Feature in Focus – GDPR
Our ‘Feature in Focus’ this week isn’t really a feature, but more a set of features based around keeping you and your organisation compliant with GDPR.
GDPR was introduced in May of 2018 and was ‘designed to modernize laws that protect the personal information of individuals.’ Many childcare providers will have made wholesale changes to the way they gather, hold, and share personal information of their children or parents as a result of the multiple policy changes. With data security of the highest priority and daunting noncompliance fines looming, magicbooking have generated a platform which can be the solution to your GDPR headache.
So how does Magicbooking ensure you comply with GDPR?
Magicbooking is fully compliant with GDPR regulations and, therefore, your data is protected. Before making any bookings, parents must register an account and complete details of themselves and their children set by you using mandatory or optional fields. Each parent has their own log-in and password and can update information when required. Magicbooking is fully transparent about what and how data is stored and the terms and conditions of both Magicbooking and the relevant client are always available for parents to access through their account.
Magicbooking also makes the process of choosing to be forgotten easy and clear, with a dedicated tab for the process on the parents’ ‘My Account’ page. Parents can make a request to be forgotten and this is submitted to the clients’ administrators. As you are probably aware, there are legal requirements to keep some records including injury or incident reports and financial data. Therefore, once a request is approved, the parent’s account is anonymised but the underlying data can be recovered if necessary.
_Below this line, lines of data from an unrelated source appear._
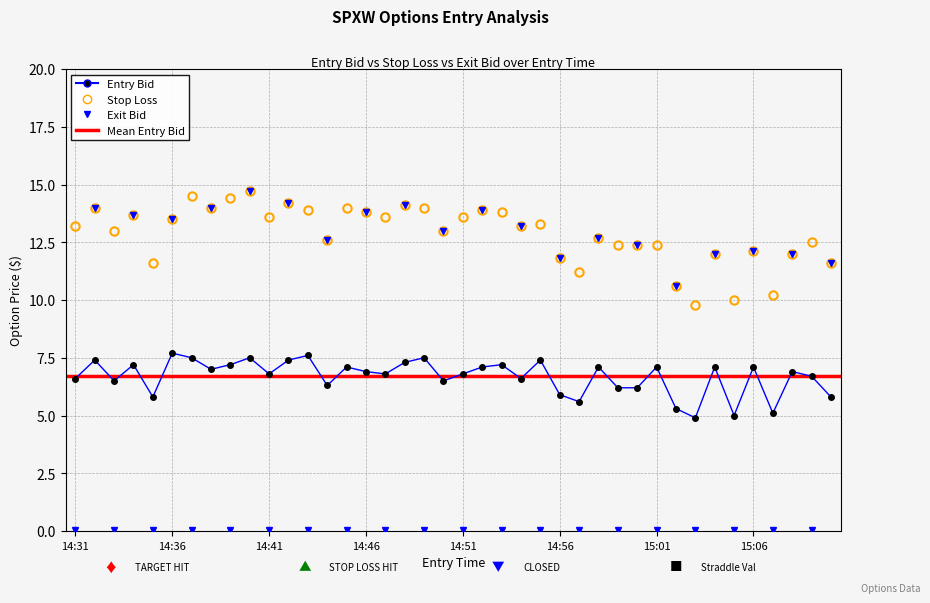

At how many categories does at least one series exceed 7?

40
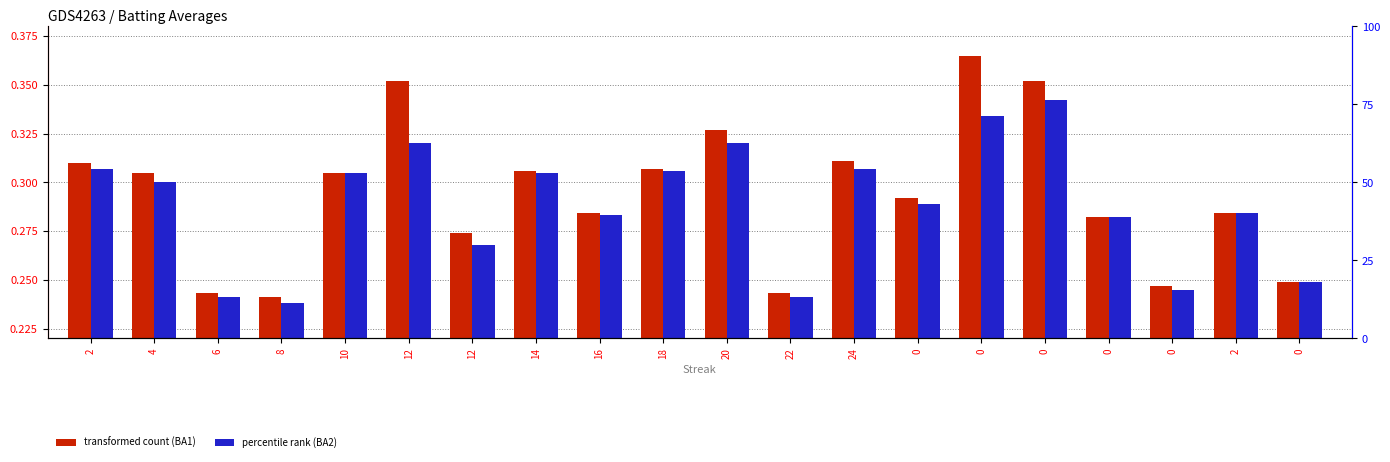

Reading left to right, list all the values displayed in this chart.

Batting Average1: 0.3	0.3	0.2	0.2	0.3	0.4	0.3	0.3	0.3	0.3	0.3	0.2	0.3	0.3	0.4	0.4	0.3	0.2	0.3	0.2
Batting Average2: 0.3	0.3	0.2	0.2	0.3	0.3	0.3	0.3	0.3	0.3	0.3	0.2	0.3	0.3	0.3	0.3	0.3	0.2	0.3	0.2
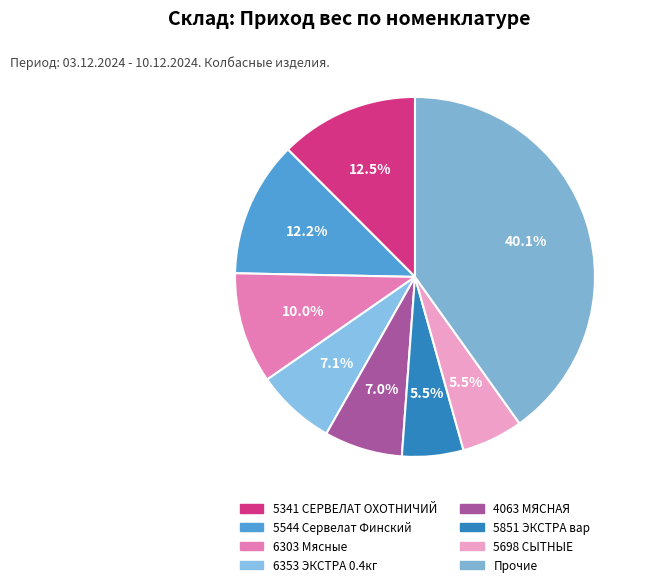

How many segments does this pie chart have?

8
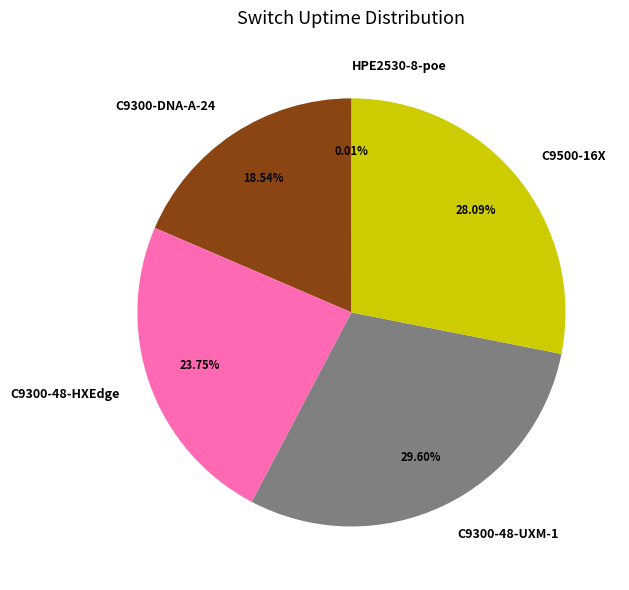

Is there any slice that represents more than half of the pie?

No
From a clients point of view, Magicbooking is a market leader in how it grants differing levels of access to members of a clients organisation. Clients can allocate access levels for different adminsitrators, for example you can restrict access to financial data to certain staff. This ensures that data is only available to those who have a legitimate use for it.
Magicbooking provides a full audit trail for clients so you are always able to see the activity on an account including the person who made the transaction. We also use the highly certified security of Microsoft Azure as our cloud storage system which means that should the worst occur, data breaches can be easily identified, and users notified well within the mandated 72-hour period.
All these features ensure you are compliant at all times and have control over the data you store and who you share it with.